__Passage to read__.
Those of you who read this blog (and I sincerely thank all three of you) may have noticed that I haven’t been posting much lately. There’s a reason for this. I began this blog as an outlet for my struggles with weight, chronic pain, and my grief surrounding the death of my parents. At times, I have written about other, unrelated things that occur in my life. I mean, sometimes I’ll just get crazy and write a post about Key lime pie or fried chicken (see last year’s posts from February 21st and April 24th if you’re interested). What’s not to love about that? But now I find myself struggling. Really struggling. Struggling to get out of bed each morning. Struggling to write. Struggling to function on a day-to-day basis. Just plain struggling. You get the picture.
It seems that my body has betrayed me. Again. Although this has been a recurring theme in my life, I am still filled with despair whenever it happens. For eleven years now, I have had chronic, relentless neck pain and severe headaches. I have been attempting to live with it, but eleven years? Really??? Then in November I began becoming nauseated every day. This lasted for three weeks immediately before and after Thanksgiving (completely ruining what was supposed to be a wonderful time with dear friends) and now it has returned. In addition to this, my neck pain is back with a vengeance, its apparent goal being to ruin my life with its ferocity, and my headaches are worse than ever.
Last week I had an appointment with a seasoned medical professional who is, obviously, aware of my pain issues. We made some small talk and then he looked at me and said, “So just now, while we were talking, were you in pain then?” Huh? I wanted to smack him. I wanted to scream, “Of course, you idiot! Do you think I have a switch with which to turn this pain on and off? Or do you just think I’m making it up???” What he was really asking, I think, was whether my pain is indeed real and if I am capable of ignoring it to the point of not being in pain at all. And the answers to those questions are yes, my pain is real and no, I cannot selectively ignore it so I don’t feel it. But I still find it difficult to believe he actually said this to me. I’m still miffed.

__Exercise data__.
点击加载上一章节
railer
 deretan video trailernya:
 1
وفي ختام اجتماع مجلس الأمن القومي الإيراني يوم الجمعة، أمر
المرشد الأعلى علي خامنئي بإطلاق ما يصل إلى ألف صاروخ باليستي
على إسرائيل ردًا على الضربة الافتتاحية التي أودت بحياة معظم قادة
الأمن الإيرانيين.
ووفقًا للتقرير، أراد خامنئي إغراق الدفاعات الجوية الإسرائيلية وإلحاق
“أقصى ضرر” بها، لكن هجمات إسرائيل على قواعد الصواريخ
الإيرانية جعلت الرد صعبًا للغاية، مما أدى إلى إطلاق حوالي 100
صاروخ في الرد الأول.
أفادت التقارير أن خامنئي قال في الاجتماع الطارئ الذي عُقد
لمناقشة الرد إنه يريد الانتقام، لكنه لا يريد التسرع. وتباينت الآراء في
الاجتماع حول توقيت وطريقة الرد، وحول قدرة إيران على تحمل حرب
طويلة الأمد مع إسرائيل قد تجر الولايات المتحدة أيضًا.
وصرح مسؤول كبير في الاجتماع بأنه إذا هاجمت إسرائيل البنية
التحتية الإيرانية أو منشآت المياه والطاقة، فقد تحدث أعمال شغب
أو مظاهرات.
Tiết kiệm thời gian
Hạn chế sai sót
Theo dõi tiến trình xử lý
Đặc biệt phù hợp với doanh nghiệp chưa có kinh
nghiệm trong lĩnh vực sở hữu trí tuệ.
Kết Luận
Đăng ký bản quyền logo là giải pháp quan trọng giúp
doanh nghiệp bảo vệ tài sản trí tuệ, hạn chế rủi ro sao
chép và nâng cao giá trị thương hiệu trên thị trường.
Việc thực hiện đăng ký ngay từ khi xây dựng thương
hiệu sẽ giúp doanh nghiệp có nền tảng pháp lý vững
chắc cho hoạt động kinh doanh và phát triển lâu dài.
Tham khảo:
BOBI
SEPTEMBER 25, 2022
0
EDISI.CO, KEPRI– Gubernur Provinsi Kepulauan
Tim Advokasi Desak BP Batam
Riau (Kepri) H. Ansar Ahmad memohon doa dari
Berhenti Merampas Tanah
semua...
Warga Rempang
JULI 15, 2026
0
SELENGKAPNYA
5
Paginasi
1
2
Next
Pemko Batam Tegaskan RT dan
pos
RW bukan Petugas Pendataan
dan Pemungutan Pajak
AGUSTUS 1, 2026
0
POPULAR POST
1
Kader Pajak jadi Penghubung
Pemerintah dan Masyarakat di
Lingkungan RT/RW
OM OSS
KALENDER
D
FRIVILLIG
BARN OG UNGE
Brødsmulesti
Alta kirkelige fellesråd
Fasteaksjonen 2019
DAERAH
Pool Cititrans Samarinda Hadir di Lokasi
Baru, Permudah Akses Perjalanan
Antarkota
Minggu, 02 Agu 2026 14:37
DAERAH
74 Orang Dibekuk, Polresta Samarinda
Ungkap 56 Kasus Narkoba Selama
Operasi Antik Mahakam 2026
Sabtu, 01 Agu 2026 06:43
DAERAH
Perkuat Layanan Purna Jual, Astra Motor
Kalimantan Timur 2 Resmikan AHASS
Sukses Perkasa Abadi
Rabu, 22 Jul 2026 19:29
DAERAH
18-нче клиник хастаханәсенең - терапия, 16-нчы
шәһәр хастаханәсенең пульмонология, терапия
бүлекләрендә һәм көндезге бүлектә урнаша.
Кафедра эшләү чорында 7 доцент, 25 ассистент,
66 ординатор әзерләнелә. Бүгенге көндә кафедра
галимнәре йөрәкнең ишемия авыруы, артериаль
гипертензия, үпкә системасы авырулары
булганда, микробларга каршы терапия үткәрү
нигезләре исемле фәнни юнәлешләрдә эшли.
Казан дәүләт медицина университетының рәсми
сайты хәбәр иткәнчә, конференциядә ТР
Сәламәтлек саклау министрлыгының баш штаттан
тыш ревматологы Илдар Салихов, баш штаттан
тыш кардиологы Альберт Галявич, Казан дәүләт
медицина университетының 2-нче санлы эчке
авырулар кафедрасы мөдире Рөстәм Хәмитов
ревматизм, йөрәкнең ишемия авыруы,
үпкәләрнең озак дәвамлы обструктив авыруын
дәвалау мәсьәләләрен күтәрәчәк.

==

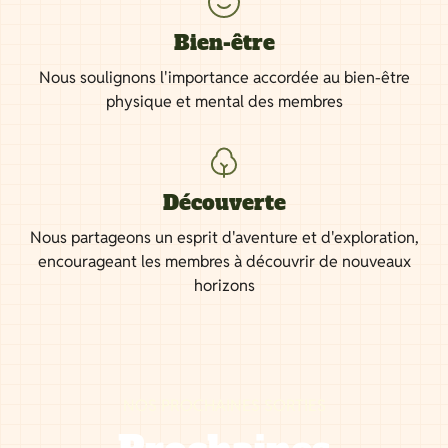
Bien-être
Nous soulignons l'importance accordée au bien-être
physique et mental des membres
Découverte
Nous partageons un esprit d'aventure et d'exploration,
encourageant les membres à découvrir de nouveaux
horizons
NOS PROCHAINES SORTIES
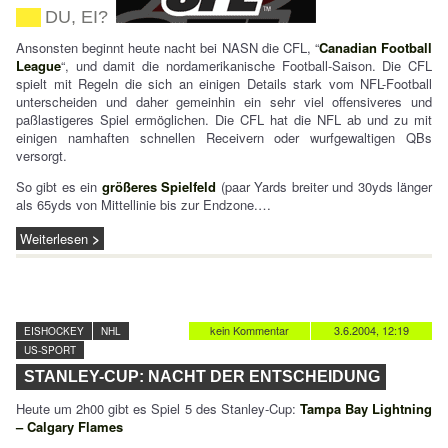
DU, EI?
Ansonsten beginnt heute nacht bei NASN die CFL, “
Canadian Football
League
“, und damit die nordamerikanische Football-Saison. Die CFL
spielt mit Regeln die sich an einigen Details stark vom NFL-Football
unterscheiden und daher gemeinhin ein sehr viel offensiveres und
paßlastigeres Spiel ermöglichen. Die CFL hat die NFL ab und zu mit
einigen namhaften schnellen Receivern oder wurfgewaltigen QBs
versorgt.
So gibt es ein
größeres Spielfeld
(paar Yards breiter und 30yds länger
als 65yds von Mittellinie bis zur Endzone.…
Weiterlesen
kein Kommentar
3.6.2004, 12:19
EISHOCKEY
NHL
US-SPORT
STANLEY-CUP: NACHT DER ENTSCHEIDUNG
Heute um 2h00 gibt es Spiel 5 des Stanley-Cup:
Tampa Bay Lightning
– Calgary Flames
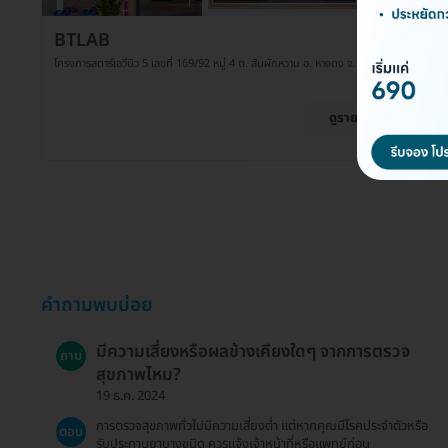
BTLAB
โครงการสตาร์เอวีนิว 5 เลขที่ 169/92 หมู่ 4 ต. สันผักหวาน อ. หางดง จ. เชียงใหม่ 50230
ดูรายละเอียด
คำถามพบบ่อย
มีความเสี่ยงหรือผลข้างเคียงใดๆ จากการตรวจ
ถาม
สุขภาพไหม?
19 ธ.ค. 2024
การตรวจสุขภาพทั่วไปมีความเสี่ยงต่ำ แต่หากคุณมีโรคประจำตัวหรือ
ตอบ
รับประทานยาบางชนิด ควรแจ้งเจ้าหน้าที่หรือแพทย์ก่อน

--

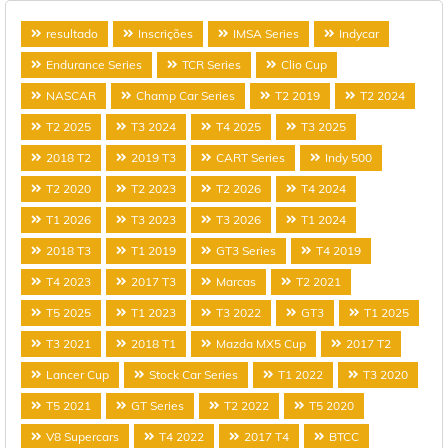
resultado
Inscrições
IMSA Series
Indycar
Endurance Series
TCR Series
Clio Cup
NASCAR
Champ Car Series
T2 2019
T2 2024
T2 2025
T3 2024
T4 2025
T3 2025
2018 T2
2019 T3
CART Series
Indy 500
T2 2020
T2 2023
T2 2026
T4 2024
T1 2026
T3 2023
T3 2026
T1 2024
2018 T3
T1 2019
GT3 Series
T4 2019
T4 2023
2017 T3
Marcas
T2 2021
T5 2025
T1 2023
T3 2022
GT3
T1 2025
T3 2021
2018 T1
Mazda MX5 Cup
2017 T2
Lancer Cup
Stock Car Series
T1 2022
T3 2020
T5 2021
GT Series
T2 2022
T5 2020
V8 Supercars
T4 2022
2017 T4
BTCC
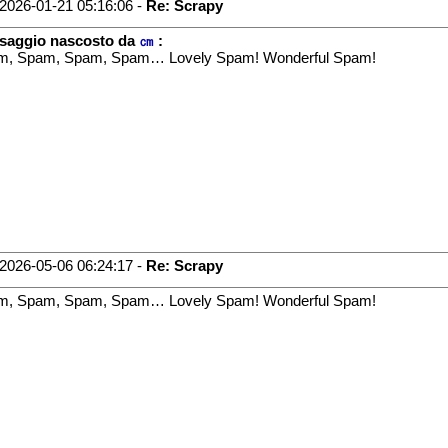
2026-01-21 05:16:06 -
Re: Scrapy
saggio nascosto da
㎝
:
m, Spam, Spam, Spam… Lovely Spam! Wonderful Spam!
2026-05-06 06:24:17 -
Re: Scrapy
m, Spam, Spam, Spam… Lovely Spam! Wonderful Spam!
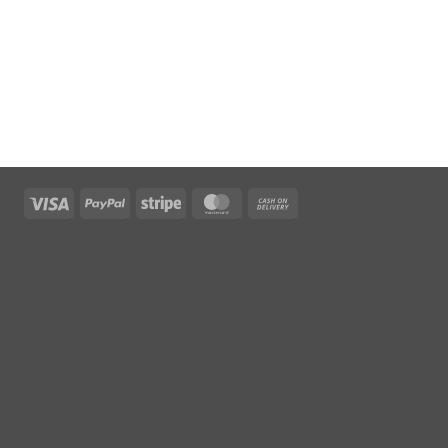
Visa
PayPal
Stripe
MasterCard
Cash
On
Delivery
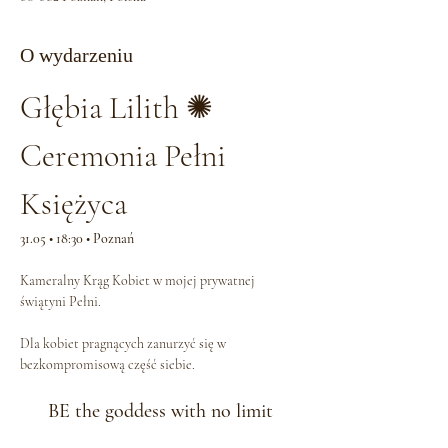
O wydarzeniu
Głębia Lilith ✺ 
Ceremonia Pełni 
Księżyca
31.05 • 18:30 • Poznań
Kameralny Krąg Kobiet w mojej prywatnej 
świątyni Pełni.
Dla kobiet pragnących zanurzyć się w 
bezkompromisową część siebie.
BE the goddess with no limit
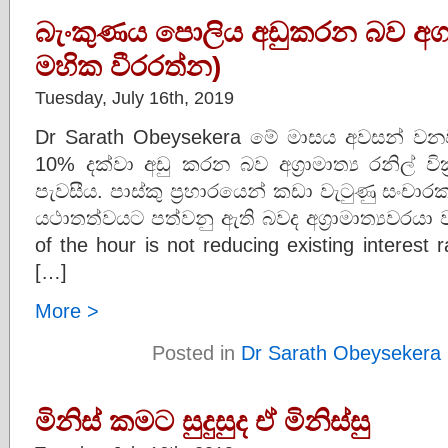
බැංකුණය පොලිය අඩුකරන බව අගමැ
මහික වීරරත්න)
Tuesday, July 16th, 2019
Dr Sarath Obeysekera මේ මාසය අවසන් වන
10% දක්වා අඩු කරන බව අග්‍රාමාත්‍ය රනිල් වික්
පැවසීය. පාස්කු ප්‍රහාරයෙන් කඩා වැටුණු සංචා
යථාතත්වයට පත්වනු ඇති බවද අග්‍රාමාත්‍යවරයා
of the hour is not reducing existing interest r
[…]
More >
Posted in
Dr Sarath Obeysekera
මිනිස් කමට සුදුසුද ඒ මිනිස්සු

__Explore the material__.
a) Copy the blog post word for word from "It seems that" to "worse than ever.".
b) Using the blog post, say whether each statement agrees with it, answering yes or no and quoting the words that decide it: (i) The neck pain has gone on for eleven years. (ii) The daily nausea first began in December. (iii) The blog was started as an outlet for struggles with weight, chronic pain, and grief over the death of the writer's parents.

__Solutions__.
a)
It seems that my body has betrayed me. Again. Although this has been a recurring theme in my life, I am still filled with despair whenever it happens. For eleven years now, I have had chronic, relentless neck pain and severe headaches. I have been attempting to live with it, but eleven years? Really??? Then in November I began becoming nauseated every day. This lasted for three weeks immediately before and after Thanksgiving (completely ruining what was supposed to be a wonderful time with dear friends) and now it has returned. In addition to this, my neck pain is back with a vengeance, its apparent goal being to ruin my life with its ferocity, and my headaches are worse than ever.

b)
(i) Yes: "For eleven years now, I have had chronic, relentless neck pain and severe headaches."
(ii) No: "Then in November I began becoming nauseated every day."
(iii) Yes: "I began this blog as an outlet for my struggles with weight, chronic pain, and my grief surrounding the death of my parents."